Dealing with DeWette: Evaluating Bias and Evidence in Biblical Studies
You know what my favorite thing is about blogs? Comments. By which I mean, “commenters.” A comment thread is sometimes no more than a string of unconnected exclamations or diatribes, but at best, the comments to a blog post take a genuinely interactive course and add some serious value to even the best of posts. When authors devote the same kind of care to their comments as they would to their own blog posts, sure, they add value to their own name, or “brand,” since they often (but not always) are linked to their own blogs or profiles. But more, they add value to the posts to which they comment, unpaid and (outside of the small circles who do this “web” “log” thing), unacknowledged.
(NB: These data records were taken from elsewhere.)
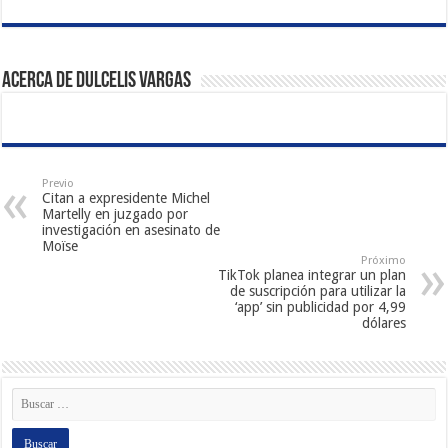
Acerca de Dulcelis Vargas
Previo
Citan a expresidente Michel
Martelly en juzgado por
investigación en asesinato de
Moïse
Próximo
TikTok planea integrar un plan
de suscripción para utilizar la
‘app’ sin publicidad por 4,99
dólares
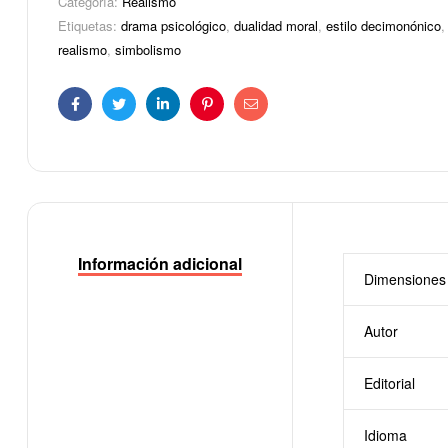
Categoría:
Realismo
Etiquetas:
drama psicológico
,
dualidad moral
,
estilo decimonónico
realismo
,
simbolismo
Facebook
Twitter
Linkedin
Pinterest
Correo
electrónico
Información adicional
Dimensiones
Autor
Editorial
Idioma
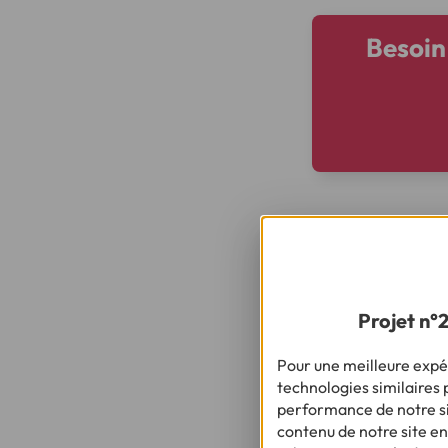
Besoin
Projet n°
Pour une meilleure expér
technologies similaires p
Besoin d’autres 
performance de notre sit
contenu de notre site en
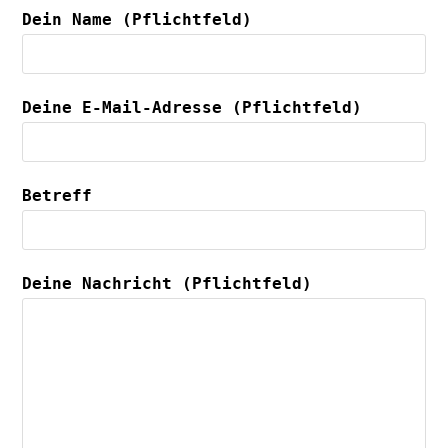
Dein Name (Pflichtfeld)
Deine E-Mail-Adresse (Pflichtfeld)
Betreff
Deine Nachricht (Pflichtfeld)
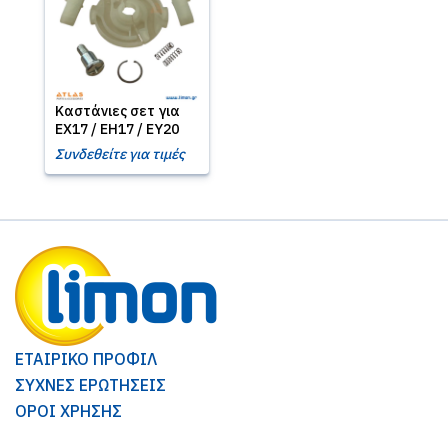
Καστάνιες σετ για
EX17 / EH17 / EY20
Συνδεθείτε για τιμές
ΕΤΑΙΡΙΚΟ ΠΡΟΦΙΛ
ΣΥΧΝΕΣ ΕΡΩΤΗΣΕΙΣ
ΟΡΟΙ ΧΡΗΣΗΣ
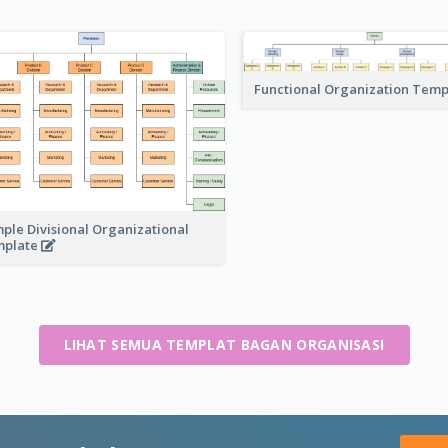
Functional Organization Tem
ple Divisional Organizational
mplate
LIHAT SEMUA TEMPLAT BAGAN ORGANISASI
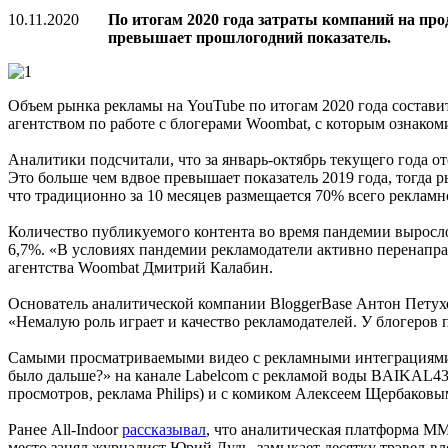
10.11.2020
По итогам 2020 года затраты компаний на прод
превышает прошлогодний показатель.
Объем рынка рекламы на YouTube по итогам 2020 года составит
агентством по работе с блогерами Woombat, с которым ознакоми
Аналитики подсчитали, что за январь-октябрь текущего года от
Это больше чем вдвое превышает показатель 2019 года, тогда р
что традиционно за 10 месяцев размещается 70% всего рекламн
Количество публикуемого контента во время пандемии выросло и
6,7%. «В условиях пандемии рекламодатели активно перенапра
агентства Woombat Дмитрий Калабин.
Основатель аналитической компании BloggerBase Антон Петухов
«Немалую роль играет и качество рекламодателей. У блогеров 
Самыми просматриваемыми видео с рекламными интеграциями ст
было дальше?» на канале Labelcom с рекламой воды BAIKAL430
просмотров, реклама Philips) и с комиком Алексеем Щербаковы
Ранее All-Indoor
рассказывал
, что аналитическая платформа MMG
место занял журналист Юрий Дудь, замыкает десятку трэвел-в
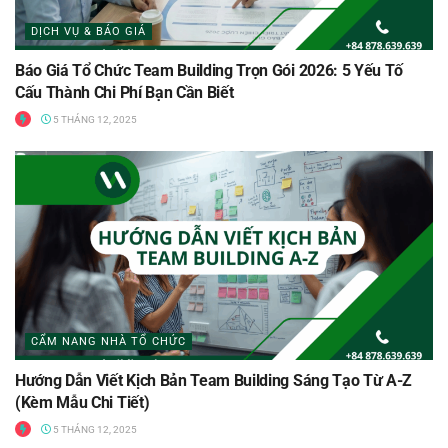
DỊCH VỤ & BÁO GIÁ
Báo Giá Tổ Chức Team Building Trọn Gói 2026: 5 Yếu Tố
Cấu Thành Chi Phí Bạn Cần Biết
5 THÁNG 12, 2025
CẨM NANG NHÀ TỔ CHỨC
Hướng Dẫn Viết Kịch Bản Team Building Sáng Tạo Từ A-Z
(Kèm Mẫu Chi Tiết)
5 THÁNG 12, 2025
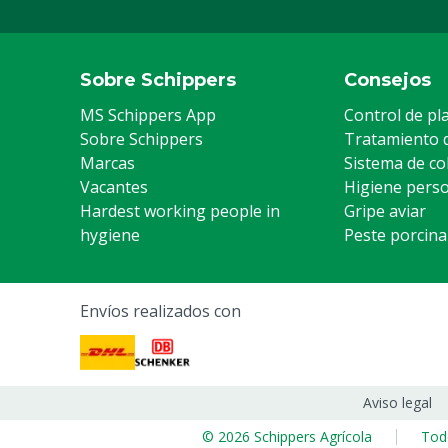
Sobre Schippers
Consejos
MS Schippers App
Control de pl
Sobre Schippers
Tratamiento 
Marcas
Sistema de co
Vacantes
Higiene pers
Hardest working people in
Gripe aviar
hygiene
Peste porcina
Envíos realizados con
Aviso legal
© 2026 Schippers Agrícola
Tod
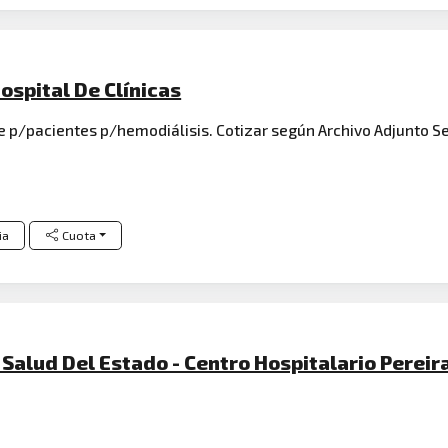
ospital De Clínicas
e p/pacientes p/hemodiálisis. Cotizar según Archivo Adjunto S
ia
Cuota
Salud Del Estado - Centro Hospitalario Pereir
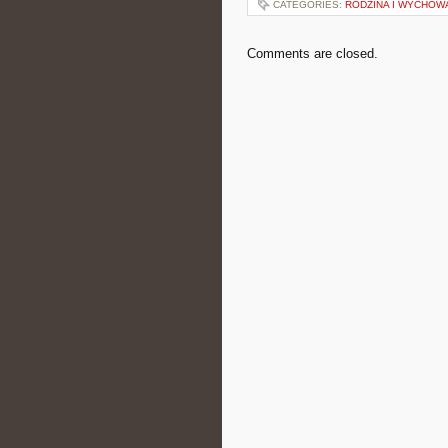
CATEGORIES:
RODZINA I WYCHOW
Comments are closed.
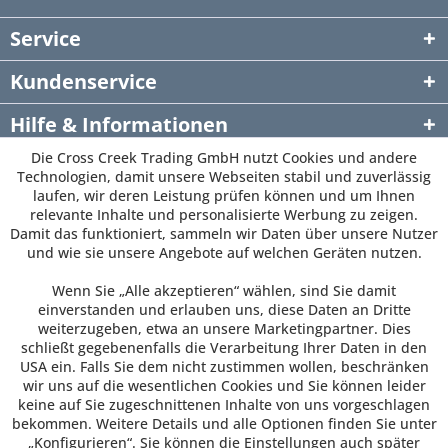
Service
Kundenservice
Hilfe & Informationen
Die Cross Creek Trading GmbH nutzt Cookies und andere
Newsletter
Technologien, damit unsere Webseiten stabil und zuverlässig
laufen, wir deren Leistung prüfen können und um Ihnen
relevante Inhalte und personalisierte Werbung zu zeigen.
Damit das funktioniert, sammeln wir Daten über unsere Nutzer
und wie sie unsere Angebote auf welchen Geräten nutzen.
Wenn Sie „Alle akzeptieren“ wählen, sind Sie damit
einverstanden und erlauben uns, diese Daten an Dritte
weiterzugeben, etwa an unsere Marketingpartner. Dies
schließt gegebenenfalls die Verarbeitung Ihrer Daten in den
USA ein. Falls Sie dem nicht zustimmen wollen, beschränken
wir uns auf die wesentlichen Cookies und Sie können leider
keine auf Sie zugeschnittenen Inhalte von uns vorgeschlagen
bekommen. Weitere Details und alle Optionen finden Sie unter
„Konfigurieren“. Sie können die Einstellungen auch später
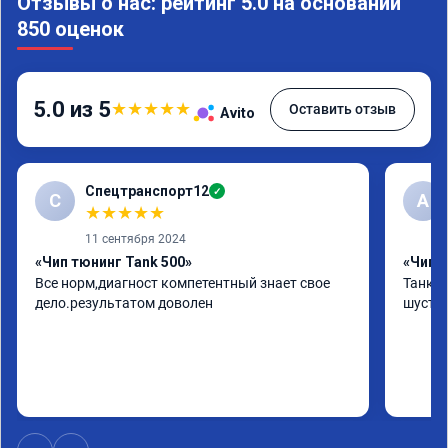
Отзывы о нас: рейтинг 5.0 на основании
850 оценок
5.0 из 5
★
★
★
★
★
Оставить отзыв
Avito
Спецтранспорт12
✓
С
А
★
★
★
★
★
11 сентября 2024
«Чип тюнинг Tank 500»
«Чип т
Все норм,диагност компетентный знает свое 
Танк 5
дело.результатом доволен
шустре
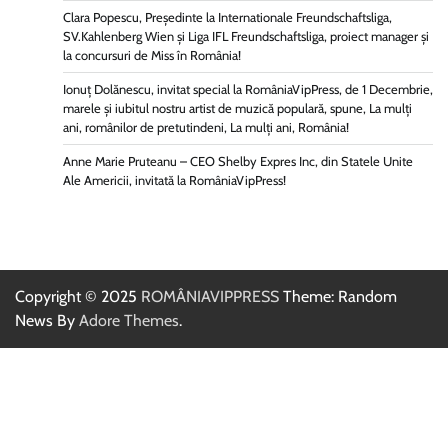
Clara Popescu, Președinte la Internationale Freundschaftsliga,
SV.Kahlenberg Wien şi Liga IFL Freundschaftsliga, proiect manager și
la concursuri de Miss în România!
Ionuț Dolănescu, invitat special la RomâniaVipPress, de 1 Decembrie,
marele și iubitul nostru artist de muzică populară, spune, La mulți
ani, românilor de pretutindeni, La mulți ani, România!
Anne Marie Pruteanu – CEO Shelby Expres Inc, din Statele Unite
Ale Americii, invitată la RomâniaVipPress!
Copyright © 2025
ROMÂNIAVIPPRESS
Theme: Random
News By
Adore Themes
.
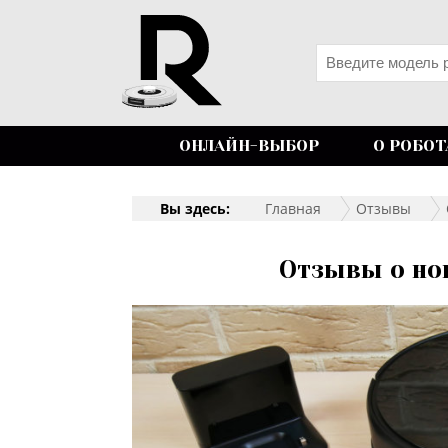
ОНЛАЙН-ВЫБОР
О РОБОТ
Вы здесь:
Главная
Отзывы
Отзывы о но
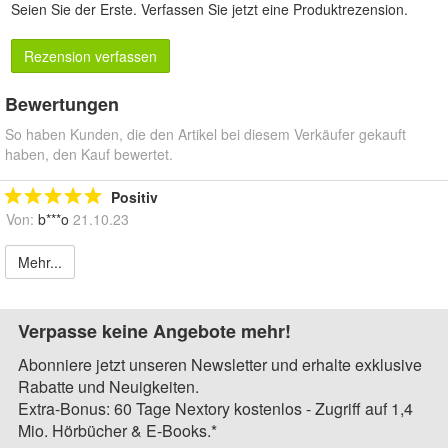
Seien Sie der Erste.
Verfassen Sie jetzt eine Produktrezension
.
Rezension verfassen
Bewertungen
So haben Kunden, die den Artikel bei diesem Verkäufer gekauft
haben, den Kauf bewertet.
Positiv
Von:
b***o
21.10.23
Mehr...
Verpasse keine Angebote mehr!
Abonniere jetzt unseren Newsletter und erhalte exklusive
Rabatte und Neuigkeiten.
Extra-Bonus: 60 Tage Nextory kostenlos - Zugriff auf 1,4
Mio. Hörbücher & E-Books.*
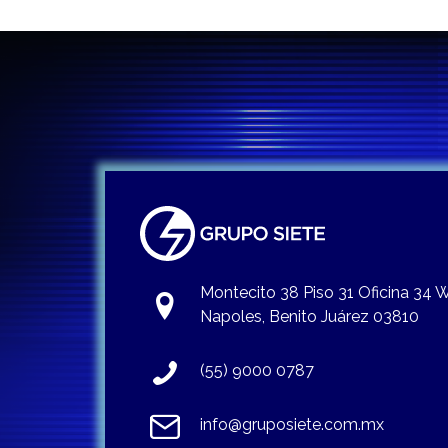
Montecito 38 Piso 31 Oficina 34
Napoles, Benito Juárez 03810
(55) 9000 0787
info@gruposiete.com.mx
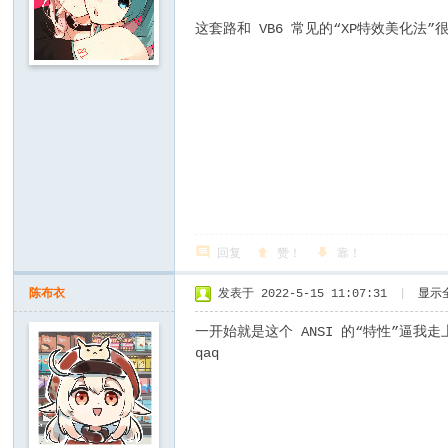
这套路和 VB6 常见的“XP特效美化法”
回复
赞！
靠！
陈布衣
发表于 2022-5-15 11:07:31
|
显示
一开始就是这个 ANSI 的“特性”逼我走上
qaq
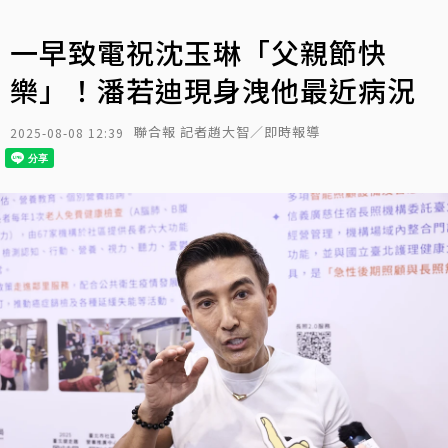
一早致電祝沈玉琳「父親節快
樂」！潘若迪現身洩他最近病況
聯合報 記者趙大智／即時報導
2025-08-08 12:39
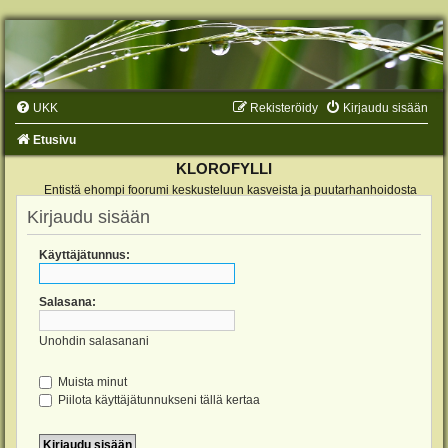
UKK
Rekisteröidy
Kirjaudu sisään
Etusivu
KLOROFYLLI
Entistä ehompi foorumi keskusteluun kasveista ja puutarhanhoidosta
Kirjaudu sisään
Käyttäjätunnus:
Salasana:
Unohdin salasanani
Muista minut
Piilota käyttäjätunnukseni tällä kertaa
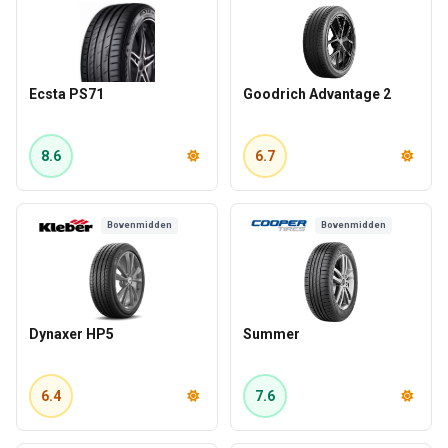
Ecsta PS71
Goodrich Advantage 2
8.6
6.7
Bovenmidden
Bovenmidden
Dynaxer HP5
Summer
6.4
7.6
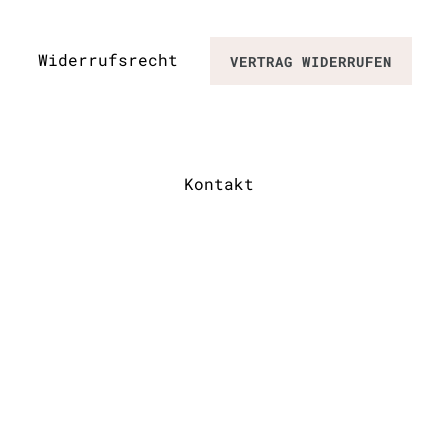
Widerrufs­recht
VERTRAG WIDERRUFEN
Kontakt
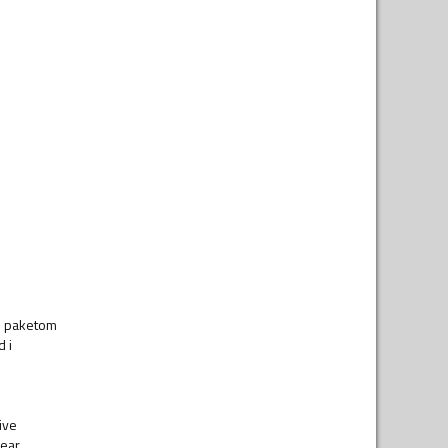
ve paketom
 i
ive
rear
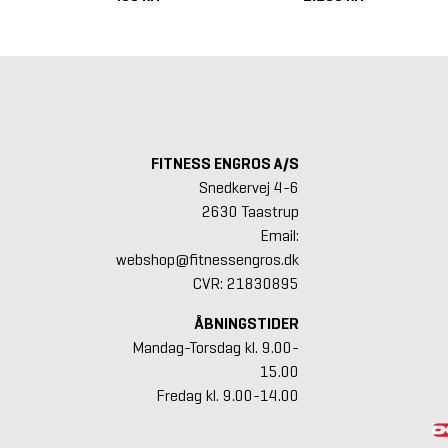
FITNESS ENGROS A/S
Snedkervej 4-6
2630 Taastrup
Email:
webshop@fitnessengros.dk
CVR: 21830895
ÅBNINGSTIDER
Mandag-Torsdag kl. 9.00-
15.00
Fredag kl. 9.00-14.00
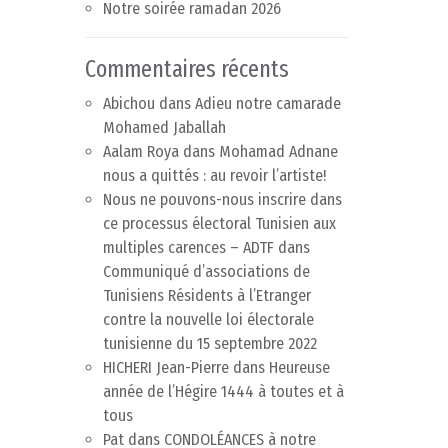
Notre soirée ramadan 2026
Commentaires récents
Abichou
dans
Adieu notre camarade
Mohamed Jaballah
Aalam Roya
dans
Mohamad Adnane
nous a quittés : au revoir l’artiste!
Nous ne pouvons-nous inscrire dans
ce processus électoral Tunisien aux
multiples carences – ADTF
dans
Communiqué d’associations de
Tunisiens Résidents à l’Etranger
contre la nouvelle loi électorale
tunisienne du 15 septembre 2022
HICHERI Jean-Pierre
dans
Heureuse
année de l’Hégire 1444 à toutes et à
tous
Pat
dans
CONDOLÉANCES à notre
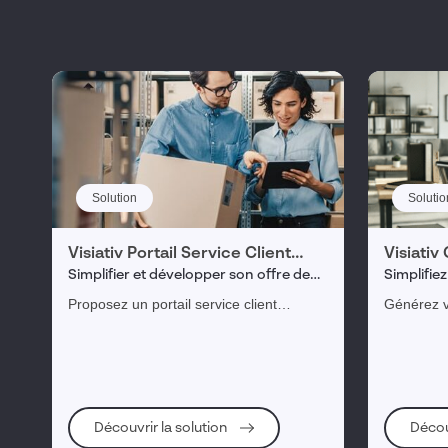
Solution
Solutio
Visiativ Portail Service Client
Visiativ
Industrie
Détach
Simplifier et développer son offre de
Simplifiez
service clients en 24/7
vos catal
Proposez un portail service client
Générez v
de votre
collaboratif et enrichi par l’IA à vos
détachées
clients et revendeurs, et simplifiez votre
SOLIDWOR
gestion de service après-vente.
documenta
Découvrir la solution
Décou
I woke up this morning to belatedly discover a short exchange on DeWette, a biblical source critic who preceded the better-known Julius Wellhausen. Kevin Edgecomb finds himself rightly appalled at the anti-Judaic biases that have animated Protestant biblical scholarship, especially early source criticism. Briefly, his commenters judge that, while Kevin is correct in discerning bias, he has not made his case that a) DeWette’s source-critical conclusions lack evidentiary support, and that b) later biblical scholars have uncritically preserved DeWette’s (or Wellhausen’s) conclusions and ignored the anti-Judaic biases with which those scholars approached the biblical evidence. Doug Mangum has posted a response and a follow-up.
On the one hand, Kevin is doing exactly what he should be doing: reading the early source critics with a hermeneutic of suspicion (self-link). How do their arguments and conclusions reflect their anti-Judaic (and for that matter, anti-Roman Catholic, anti-ritual) biases? How does the rhetoric of their arguments and conclusions seek to reproduce those biases in the reader? Terribly important questions, these.
On the other hand, I’d argue that Kevin’s initial post dismisses DeWette’s conclusions without addressing his use of evidence and line of reasoning. Doug brought up the “intentional fallacy,” and I would further specify the fallacy of “poisoning the well”: the fallacious idea is that, once DeWette has been brought into (deserved or undeserved) ill repute, we can just assume that his arguments are inconsequential. Finally, Kevin makes the rather sweeping claim that later biblical source criticism has willfully ignored the plain biases in the work of its predecessors. In other words, he argues that while he reads DeWette with a hermeneutic of suspicion, biblical scholars on the whole (who agree with DeWette on dating the core of Deuteronomy to the 7th century) have not done so.
I call attention to the comments to these three posts, because they represent the kind of conversation typical of strong scholars concerning this procedural issue. How do we acknowledge the biases of our forebears (once recognized as such) while still engaging in our continuing work their use of evidence and their lines of reasoning?
It is essential that we model “best practices” in this regard, because our own students and their students will learn from our example and read us accordingly when our own biases, invisible to us, come to be recognized. On the matter of bias and evidence, as on any matter, as we comment, in such a mode can we look forward to being commented on.